The film is paced very well. There are moments of action and mayhem for sure, but a lot of the film is carried out in silence save for the musical score. Aside from the prologue sequence, the pair are able to have conversations, such as during a thunderstorm, or when they are by noisy objects, but for the most part they communicate in silence. Rather than the static nature of the first film, the pair here are constantly on the move, and it felt novel that rather than a typical 'escape the city' storyline, they instead are on a far more personal quest, that takes Sam back to her childhood, where she can get final closure on her life. The alien creatures looked as freaky and lethal as always, the resemblance to the Demogorgon from Stranger Things even more apparent now that one of the cast members of that show is around them. Sound design was excellent here, with sound as integral a part as the previous films, but here amplified even more by being in a once loud and bustling New York now silent. It speaks to the emotional beauty of the film that my favourite scene was one late into the one hour forty minute movie, in a place removed from the outside horror. Here, Sam and Eric really sharing a real moment together in a place very important to her and which perfectly summed up the vibe and feel of Day One as a whole.
The only issues I had with the film were slight, it sometimes felt like the cat was used as a way for the pair to have to get into danger, and there was one side character (who later appears in A Quiet Place: Part II) who kept turning up randomly throughout the film. I thought he was a good character, it just felt a bit unrealistic that in a city the size of New York he would keep popping up in the places he did.
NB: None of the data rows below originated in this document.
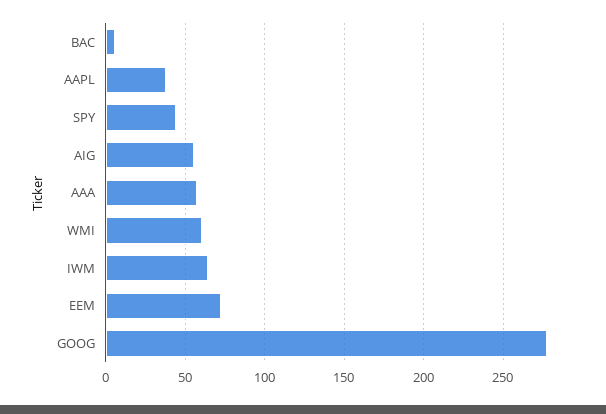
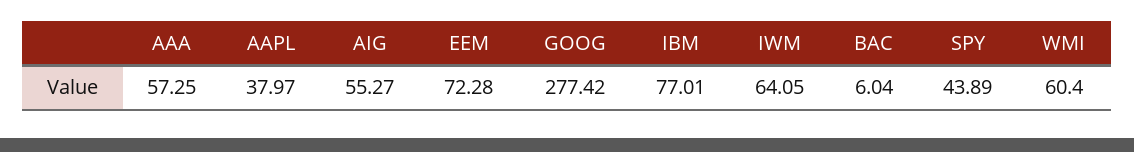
IBM: none -> 77.01

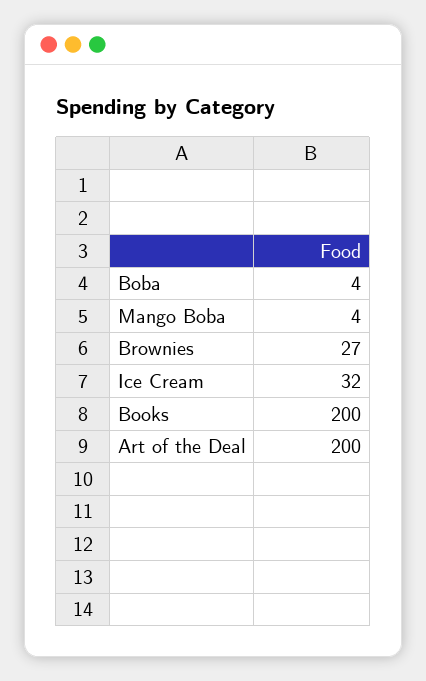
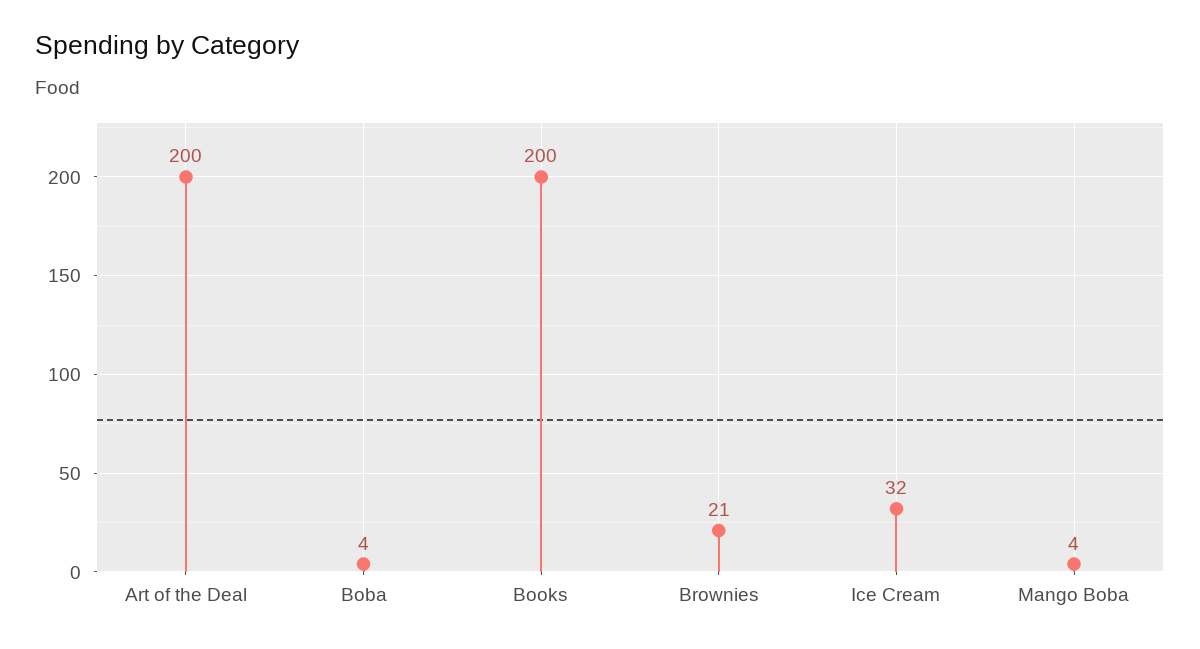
Brownies: 27 -> 21

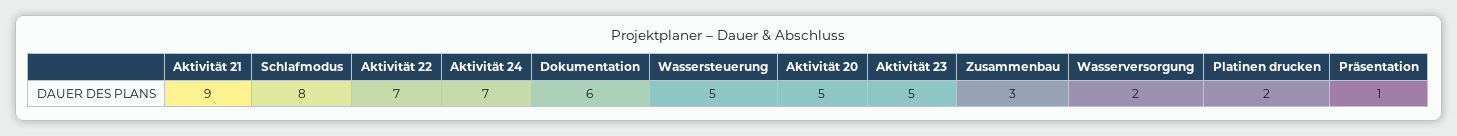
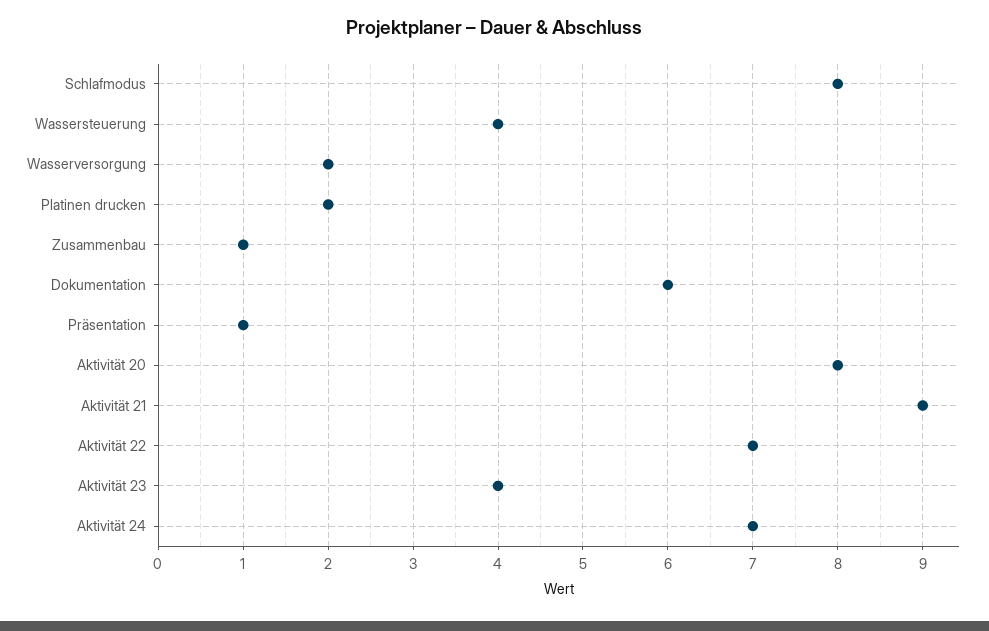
Wassersteuerung: 5 -> 4
Aktivität 20: 5 -> 8
Aktivität 23: 5 -> 4
Zusammenbau: 3 -> 1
This even manages to end on a perfect note, with both characters (and the cat) all getting fantastic endings to their storylines, I can't think of how the ending could have been improved upon. A Quiet Place: Day One feels like the culmination of the idea first explored in the original movie. The idea felt refined and built upon, with its display here being where everything came together perfectly. I came in expecting balls to the wall action and left with my best friend in tears and us both blown away with just how emotional and special this wonderous movie was.